> [Instructions for the task]:
Only the lines from the top of the data through the line containing "toaster: present [817,344,960,465]" should be duplicated, exactly as they appear.

> [The data]:

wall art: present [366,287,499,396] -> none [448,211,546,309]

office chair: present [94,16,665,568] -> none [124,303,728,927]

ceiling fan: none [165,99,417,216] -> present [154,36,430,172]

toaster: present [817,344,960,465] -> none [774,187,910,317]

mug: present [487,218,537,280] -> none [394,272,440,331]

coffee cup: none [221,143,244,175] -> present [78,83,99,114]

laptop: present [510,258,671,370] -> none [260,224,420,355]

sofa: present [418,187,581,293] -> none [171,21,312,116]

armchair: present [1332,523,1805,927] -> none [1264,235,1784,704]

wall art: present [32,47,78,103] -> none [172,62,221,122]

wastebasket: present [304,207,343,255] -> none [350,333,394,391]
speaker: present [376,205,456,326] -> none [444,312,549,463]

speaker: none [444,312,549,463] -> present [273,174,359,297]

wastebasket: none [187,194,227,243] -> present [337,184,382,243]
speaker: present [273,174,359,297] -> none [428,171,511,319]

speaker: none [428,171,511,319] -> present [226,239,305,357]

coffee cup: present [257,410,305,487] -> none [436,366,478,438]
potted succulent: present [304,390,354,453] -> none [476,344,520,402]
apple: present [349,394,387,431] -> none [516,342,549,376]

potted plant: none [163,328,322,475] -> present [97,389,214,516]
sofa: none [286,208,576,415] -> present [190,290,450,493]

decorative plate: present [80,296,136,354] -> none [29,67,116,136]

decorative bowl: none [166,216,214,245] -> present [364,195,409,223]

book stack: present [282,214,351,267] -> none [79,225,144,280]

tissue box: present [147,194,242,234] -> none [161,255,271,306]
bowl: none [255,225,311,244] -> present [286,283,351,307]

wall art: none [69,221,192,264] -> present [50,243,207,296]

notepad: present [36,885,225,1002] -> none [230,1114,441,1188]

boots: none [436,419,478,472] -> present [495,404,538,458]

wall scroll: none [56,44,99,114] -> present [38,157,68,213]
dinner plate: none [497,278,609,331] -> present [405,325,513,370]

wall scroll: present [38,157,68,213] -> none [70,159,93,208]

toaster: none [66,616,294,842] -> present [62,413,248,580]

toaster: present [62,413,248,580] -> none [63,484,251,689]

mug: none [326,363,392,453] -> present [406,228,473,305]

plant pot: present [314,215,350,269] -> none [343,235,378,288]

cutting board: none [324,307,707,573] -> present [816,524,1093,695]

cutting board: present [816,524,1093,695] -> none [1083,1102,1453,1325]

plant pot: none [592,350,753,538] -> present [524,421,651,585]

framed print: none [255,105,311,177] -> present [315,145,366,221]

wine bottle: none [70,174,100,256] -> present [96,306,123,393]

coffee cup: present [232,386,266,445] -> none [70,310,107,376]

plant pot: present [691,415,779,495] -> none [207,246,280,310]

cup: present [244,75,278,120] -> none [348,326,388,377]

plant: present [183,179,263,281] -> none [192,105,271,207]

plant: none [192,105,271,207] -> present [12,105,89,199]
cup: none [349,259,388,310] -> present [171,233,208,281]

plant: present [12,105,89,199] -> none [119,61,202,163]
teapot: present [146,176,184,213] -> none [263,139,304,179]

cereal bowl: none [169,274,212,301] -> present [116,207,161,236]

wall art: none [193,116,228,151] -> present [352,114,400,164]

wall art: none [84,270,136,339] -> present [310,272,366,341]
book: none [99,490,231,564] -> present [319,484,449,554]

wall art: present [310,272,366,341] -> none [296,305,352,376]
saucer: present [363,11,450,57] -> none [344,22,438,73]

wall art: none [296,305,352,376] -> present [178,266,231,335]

> [The completed task]:
wall art: present [366,287,499,396] -> none [448,211,546,309]

office chair: present [94,16,665,568] -> none [124,303,728,927]

ceiling fan: none [165,99,417,216] -> present [154,36,430,172]

toaster: present [817,344,960,465] -> none [774,187,910,317]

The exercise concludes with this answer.